*** Text provided Section Begins ***
On 06, Feb 2012 | In | By admin

hyperclay: contemporary ceramics

HYPERCLAY: Contemporary Ceramics is a National Touring Exhibition surveying the work of 8 Australian artists selected for their experimental approach to the medium. The showcase highlights strategies that extend ceramics practice into new, unexpected territories and reflect re-imagined possibilities for the medium .

http://object.com.au/news-reviews/object-eye/entry/roderick_bamford_hyperclay/

Roderick Bamford’s works for the exhibition represent a range of explorations that bring three dimensional laser scanning and printing technologies to the ceramic process, including experimental works created using an open source CNC 3 axis robot modified to print organic and inorganic pastes. More information about technical aspects of 3d printing and the design of the ‘ceramic paste’ printer can be found on the Hyperclay blog .

http://object.com.au/news-reviews/object-eye/entry/roderick_bamford_on_3d_printing//

The allegorical vessels created for the exhibition express a hybrid process located at intersection of the digital and the handmade, embodying narratives that interpret utility through the lens of ecology, linked to issues of climate change refugees, resource and waste reclamation.

A key theme in the exhibited work is the notion of human as a vessel. This metaphor recalls the historical typology of pottery forms, commonly described in anthropomorphic terms, such as  ‘foot’, ‘shoulder’, ‘belly’ or  ‘lip’. The vessels link this history with the current ‘age of consumption’, a time characterized by human remoteness form not only ‘wild’ or ‘cultivated’ environments, but also from the materials and processes that provide us with an ever increasing array of ‘stuff’.

Narratives developed in the works bring ideas about over consumption, waste, resource depletion and climate change to the instruments of the table, the place where we consume daily. The jug, as a pouring vessel, reciprocally ‘gives’, and ‘takes’ in the form of a human head, through physical and emotional associations. Sequester is a reference to the practice of carbon sequestration. In the form of a jug, the term ‘Sequestrator’ offers a third perspective, in legal and ethical terms as one who ‘sequesters’, ‘puts away’, or ‘saves’ the detritus or effluent or our own making. Allegorically, the representation of this relationship through the Title ‘The Sequestrator -‘To be’ (playing on the historical Toby Jug also suggests, in it’s ambiguity, an existential symbol for self consumption embedded in sustainability.
*** Text provided Section Ends ***
> [Task item A] Substitute "innovative" for "experimental" in the stretch of the exhibition text from "HYPERCLAY: Contemporary Ceramics is" through "Hyperclay blog .", and write out that stretch.
> [Task item B] Summarize the exhibition text in two sentences.
*** Collected data Section Begins ***
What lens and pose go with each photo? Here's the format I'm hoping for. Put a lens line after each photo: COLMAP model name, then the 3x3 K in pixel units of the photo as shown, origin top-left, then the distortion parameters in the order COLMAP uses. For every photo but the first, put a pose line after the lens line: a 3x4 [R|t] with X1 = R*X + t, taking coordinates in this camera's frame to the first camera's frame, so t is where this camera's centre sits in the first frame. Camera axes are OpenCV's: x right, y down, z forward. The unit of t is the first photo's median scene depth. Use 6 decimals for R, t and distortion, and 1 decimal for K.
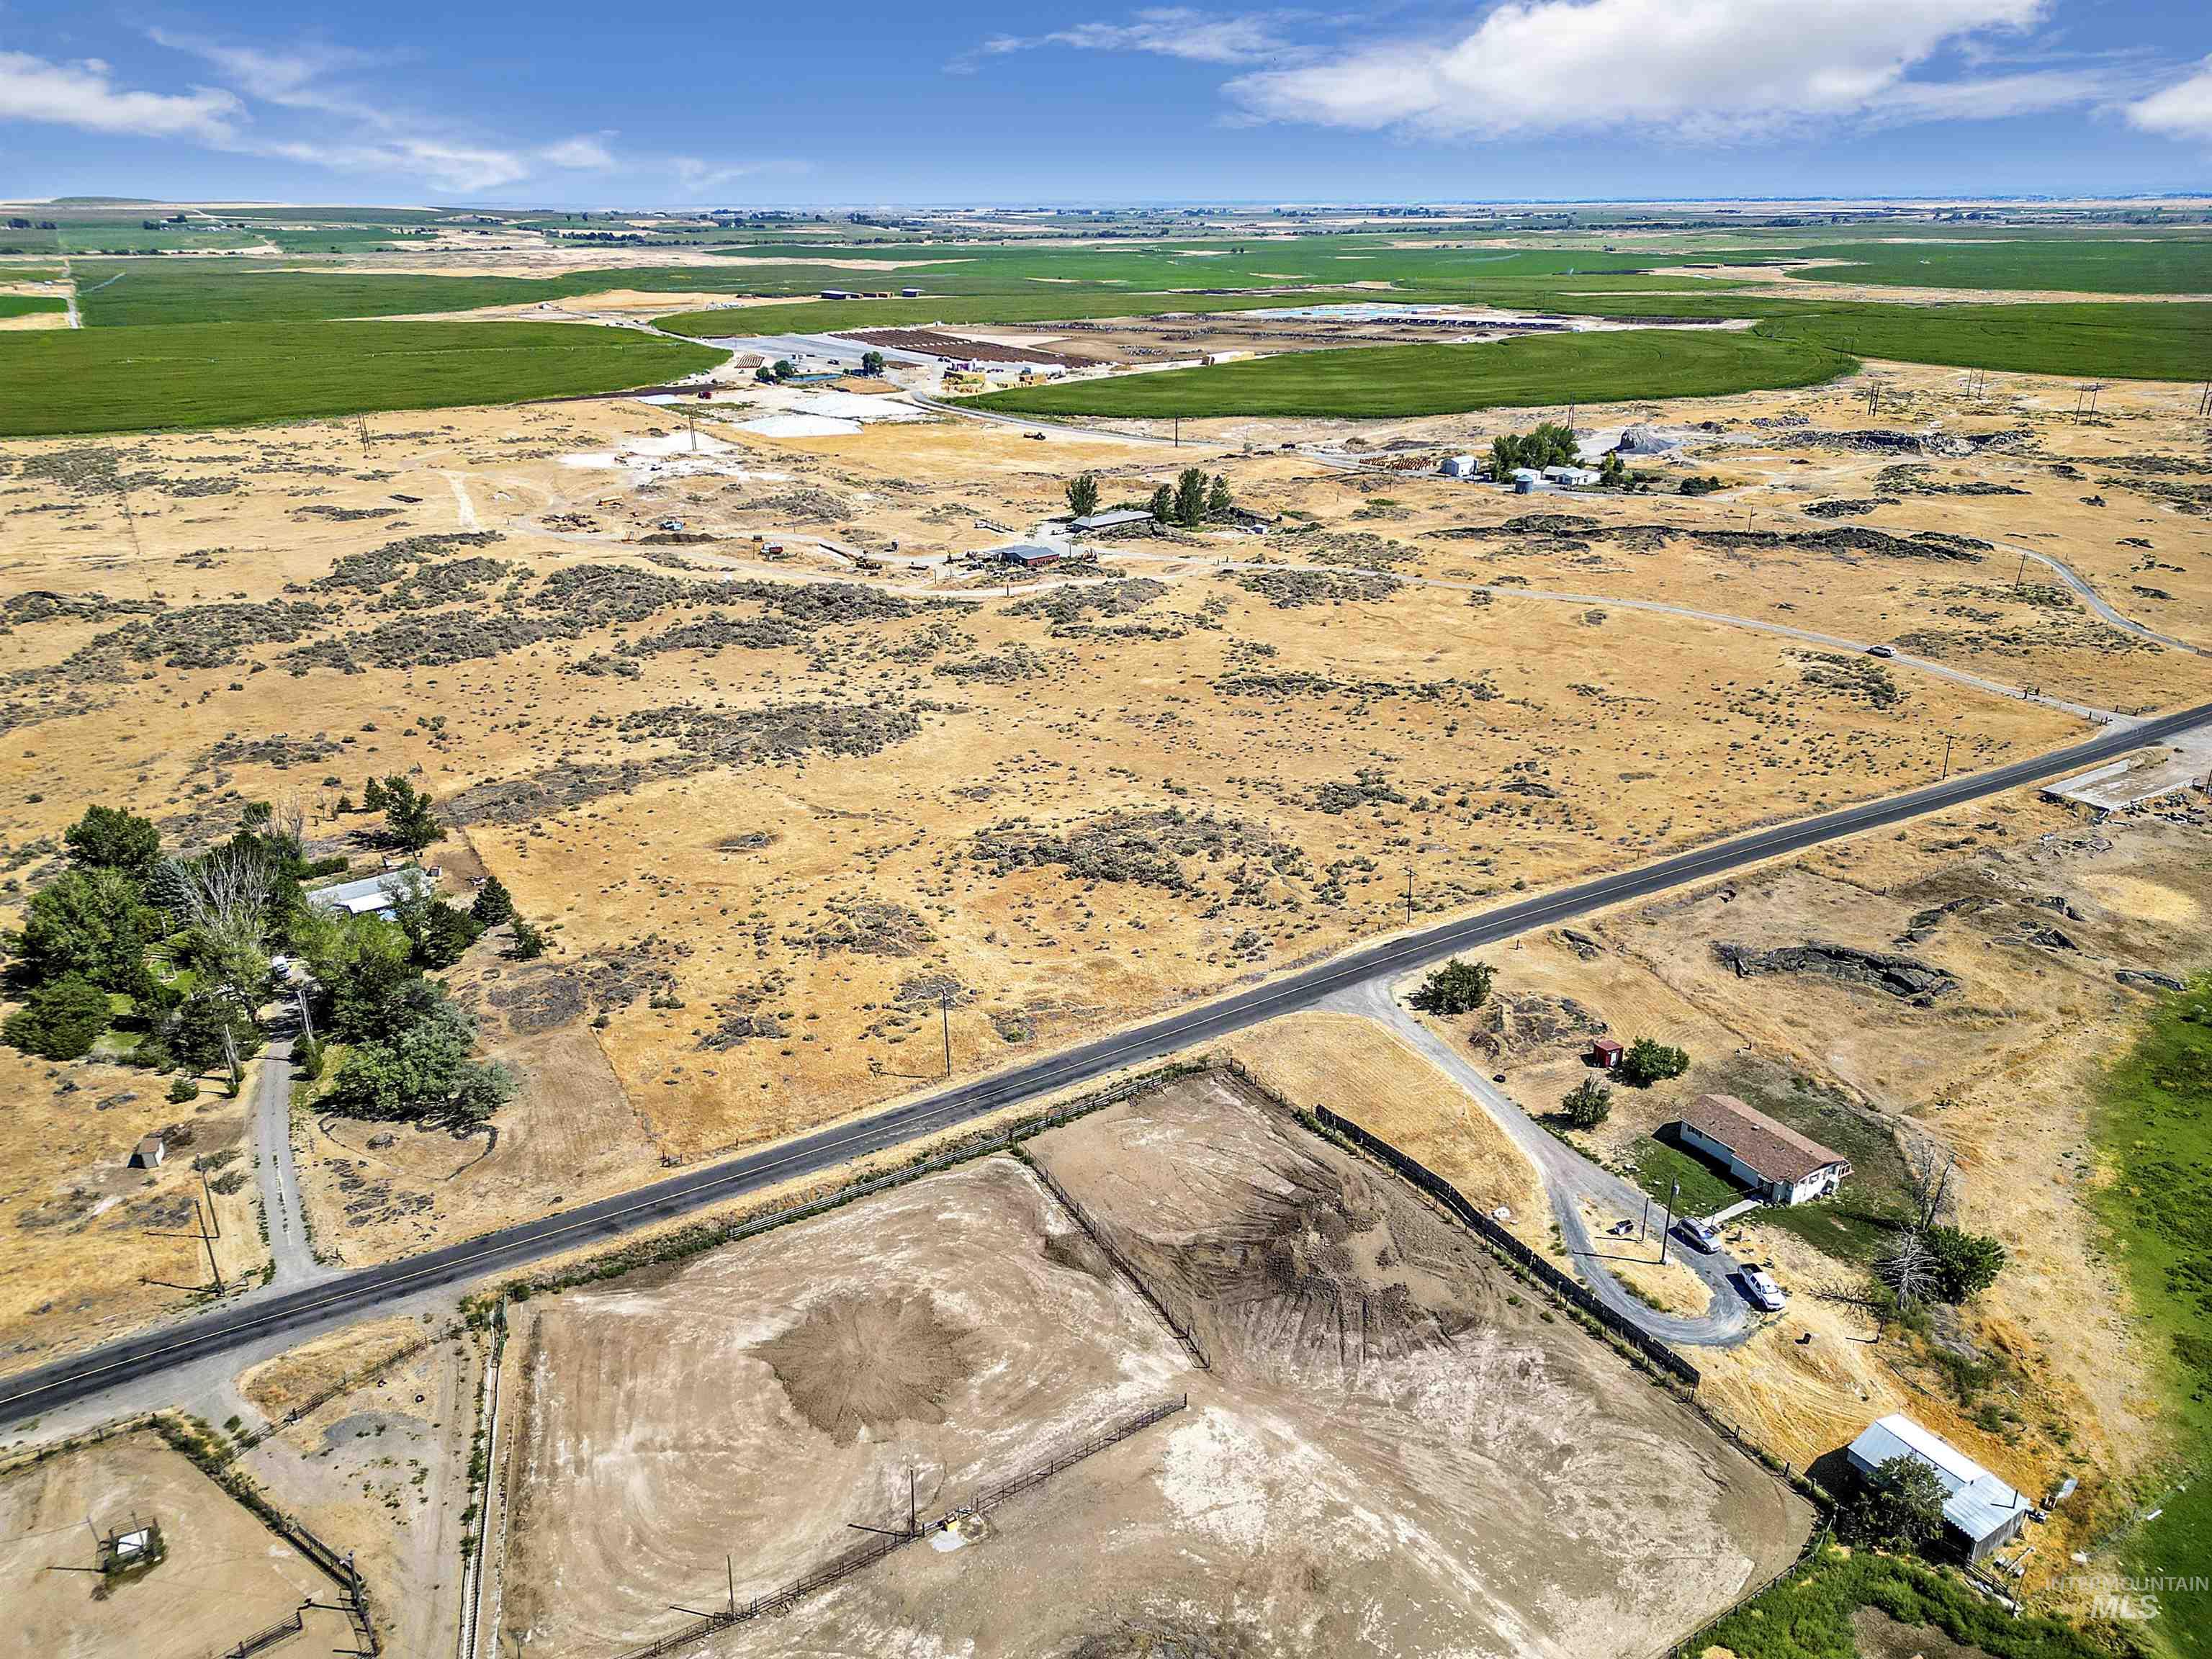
lens RADIAL K [[1689.8, 0, 1106.0], [0, 1689.8, 829.5], [0, 0, 1]] dist [0.000150, -0.003701]
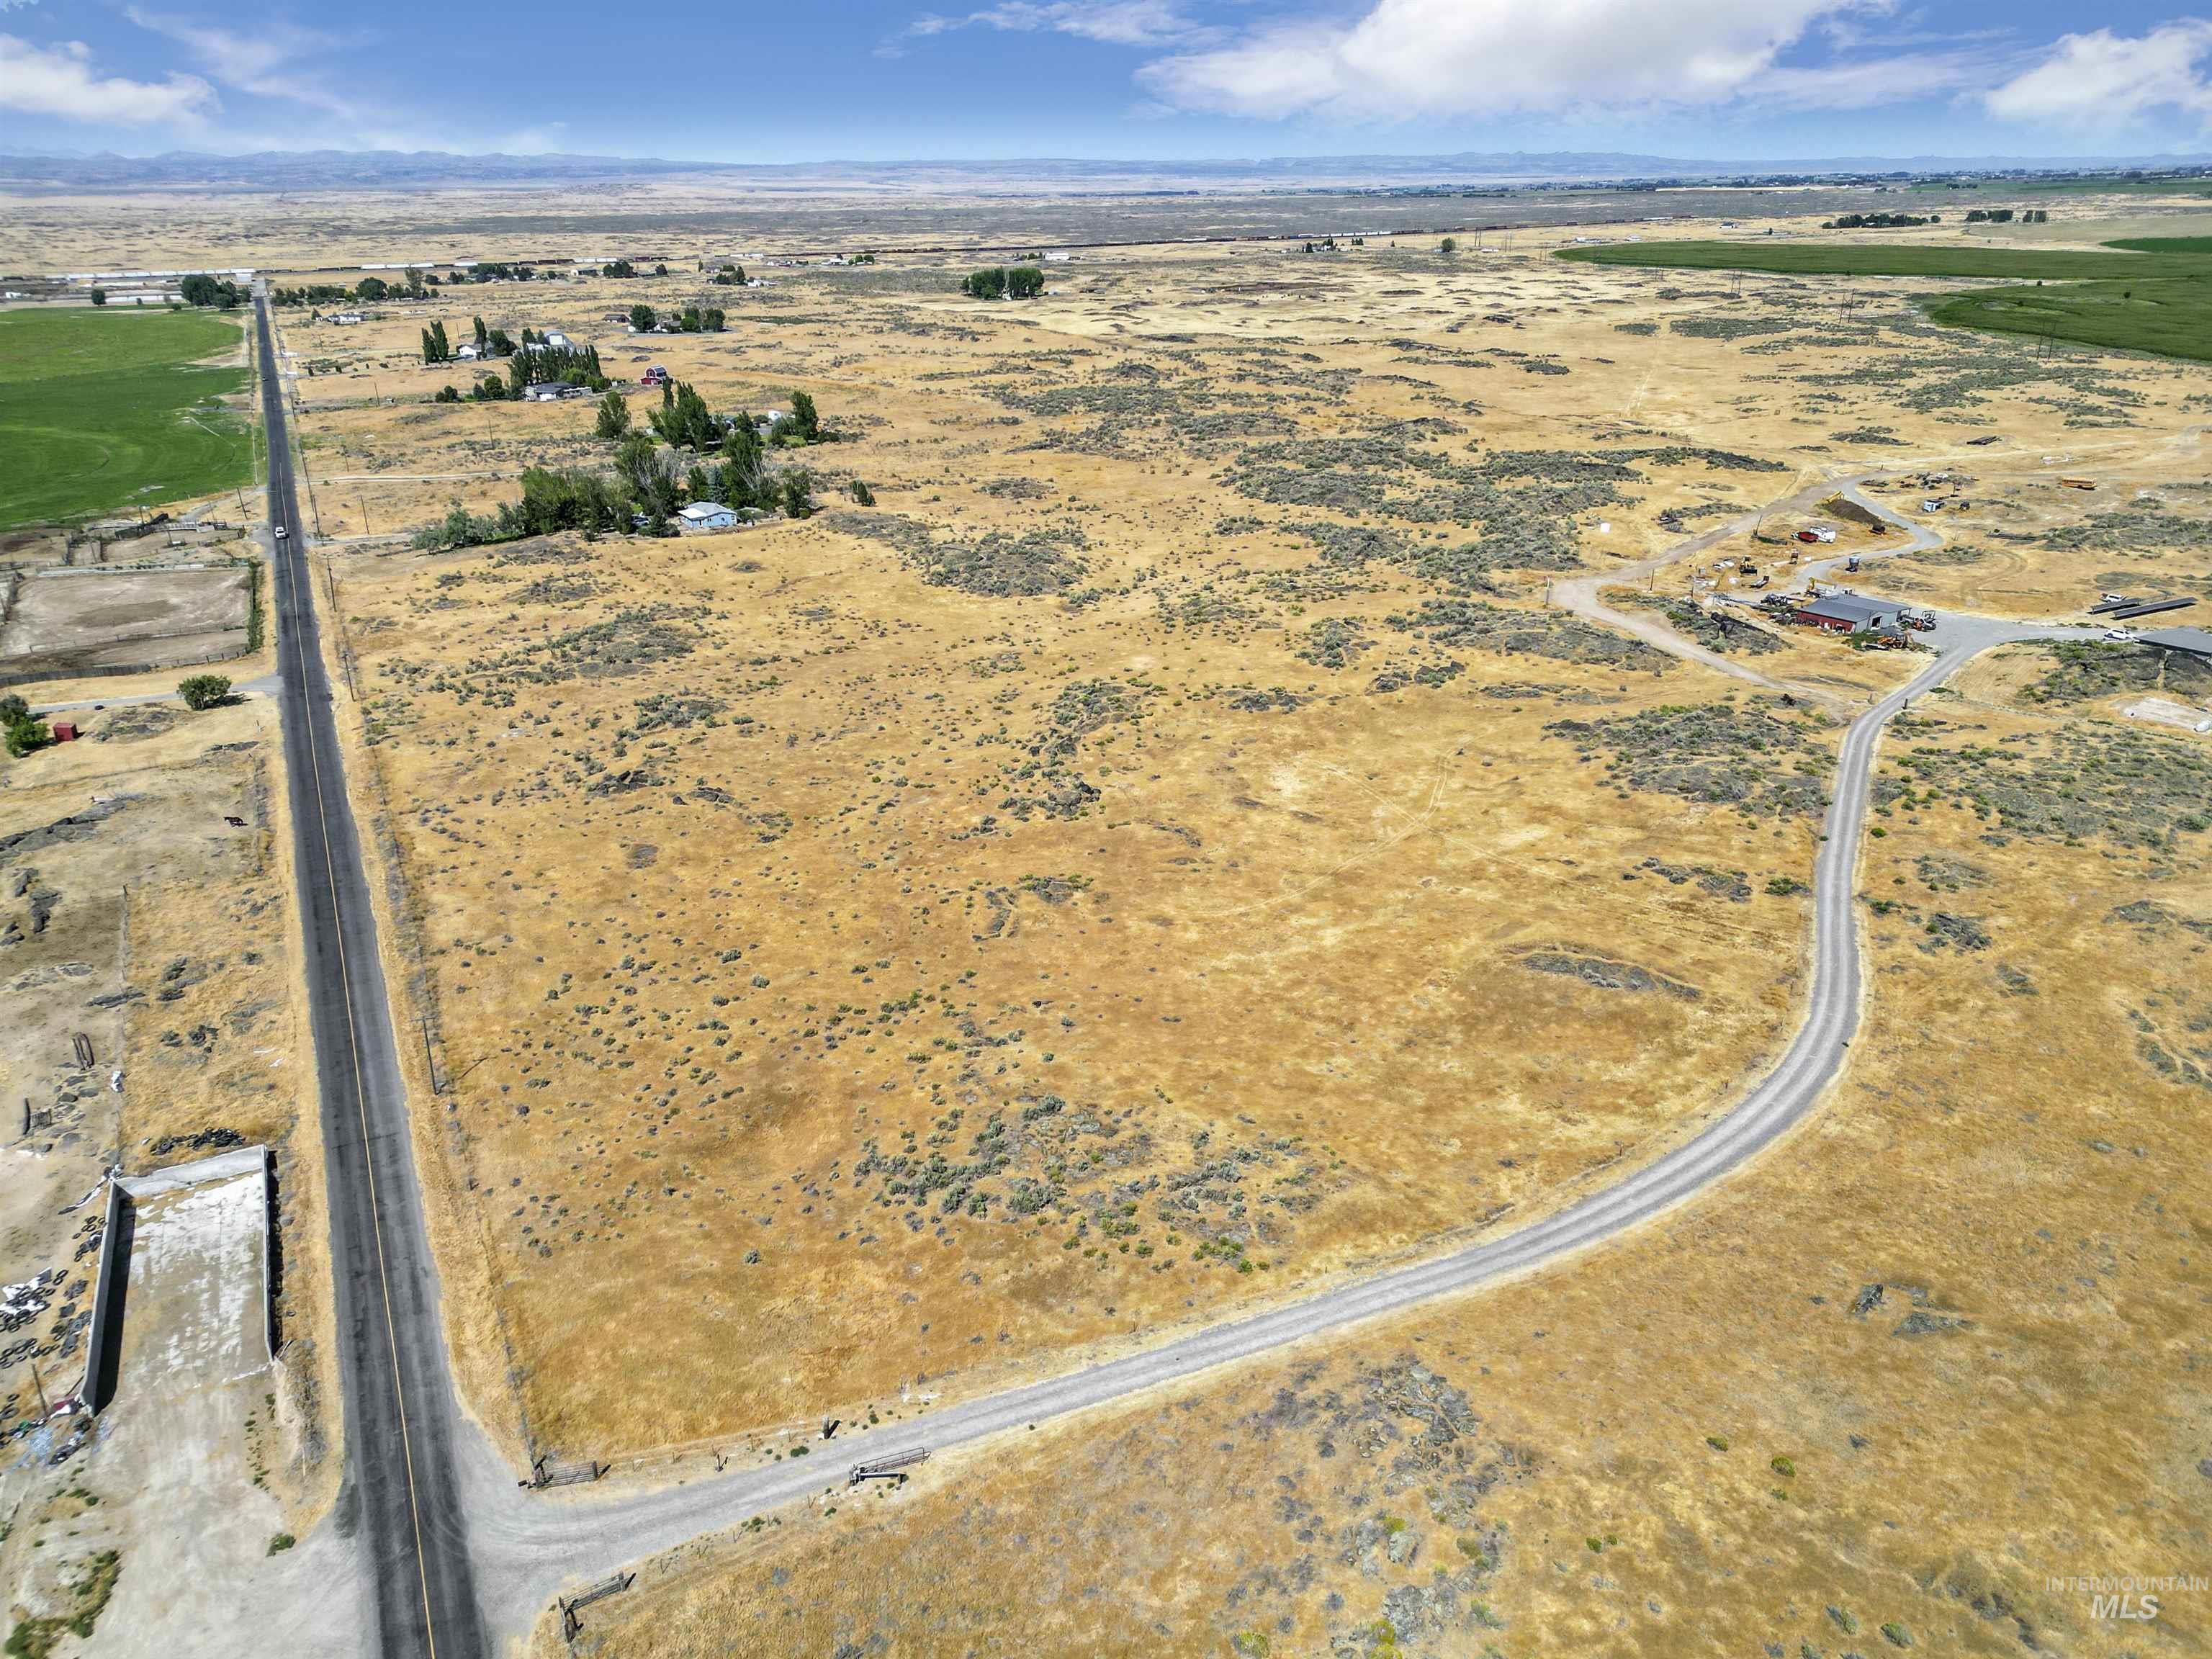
lens RADIAL K [[1689.8, 0, 1106.0], [0, 1689.8, 829.5], [0, 0, 1]] dist [0.000150, -0.003701]
pose [[-0.142385, 0.360643, -0.921772, 0.860392], [-0.338350, 0.857428, 0.387733, -0.350158], [0.930186, 0.367089, -0.000062, 1.088139]]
*** Collected data Section Ends ***
> [Your response A]
HYPERCLAY: Contemporary Ceramics is a National Touring Exhibition surveying the work of 8 Australian artists selected for their innovative approach to the medium. The showcase highlights strategies that extend ceramics practice into new, unexpected territories and reflect re-imagined possibilities for the medium .

http://object.com.au/news-reviews/object-eye/entry/roderick_bamford_hyperclay/

Roderick Bamford’s works for the exhibition represent a range of explorations that bring three dimensional laser scanning and printing technologies to the ceramic process, including innovative works created using an open source CNC 3 axis robot modified to print organic and inorganic pastes. More information about technical aspects of 3d printing and the design of the ‘ceramic paste’ printer can be found on the Hyperclay blog .

> [Your response B] HYPERCLAY: Contemporary Ceramics is a National Touring Exhibition surveying the work of eight Australian artists selected for their experimental approach to ceramics. Roderick Bamford's works for it bring three-dimensional laser scanning and printing technologies to the ceramic process, yielding allegorical vessels that join the digital and the handmade and address themes such as the human as a vessel, over-consumption, waste and climate change.